Steps that I’ve tried

  • Restarted my PC multiple times.
  • Resynced time with the Windows time server (several times).
  • Thought that removing and re-adding my 2FA methods to Bitwarden might help:
    • Removed all 2FA methods from my Bitwarden account using my recovery code.

    • Re-added both YubiKeys and saved the recovery code (I did this on my laptop and phone, as these devices didn’t have any issues — the YubiKeys were not set up on my “problematic” desktop PC).

    • Retried all the steps mentioned above.

My Setup

  • 2FA Keys:
    • YubiKey 5C NFC
    • YubiKey 5 NFC
  • PC (where the problem occurs) (self-build)
    • Operation System: Windows 11 Pro (all up to date) (Version 23H2)
    • Processor: AMD Ryzen 9 5950X
    • RAM: 32 GB
  • Phone (where 2FA still works): Pixel 8
  • Linux Zorino Laptop where 2FA still works
  • iPad Air where 2FA still works

I’m not sure the cause of your issue, but what I would do immediately if I were you is to save an unencrypted copy of your vault on a secure device - hardware encrypted USB stick if you have one, or use VeraCrypt to software encrypt a USB stick. That way you have a good backup just in case something goes haywire as you work through this issue.

1 Like

Hi, thank you for mentioning backups - its pretty nice that everyone thinks of that, especially when people here are worried about there account!
I did exactly as you suggested and also saved my recovery code in different ways (digital and offline). Besides that I also backup regularly using Vera Crypt.

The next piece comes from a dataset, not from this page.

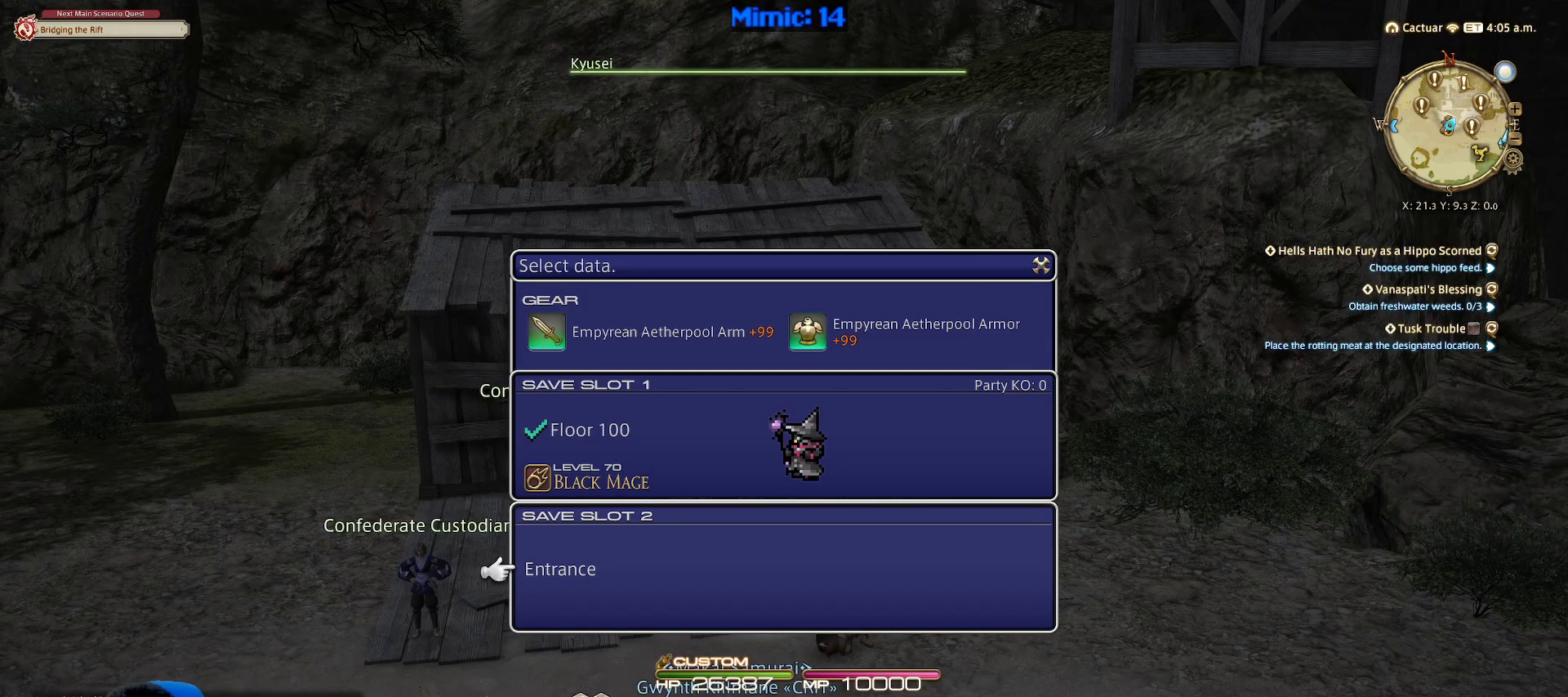
{"keys": [], "events": []}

So I am not really worried about loosing access/my vault data. Its just this “technical” issue that I currently cannot use Bitwarden on my main Desktop device …

1 Like

Update

I believe the issue may not be related to Bitwarden, but rather to my YubiKey and device configuration. Since I don’t use these YubiKeys with any other services, I can’t directly test my theory. However, I’ve noticed the following: On the official Yubico site (Yubico demo website), you can test your YubiKeys and validate their OTPs. Unfortunately, this does not work on my PC, although it has functioned on all the other devices I’ve tested.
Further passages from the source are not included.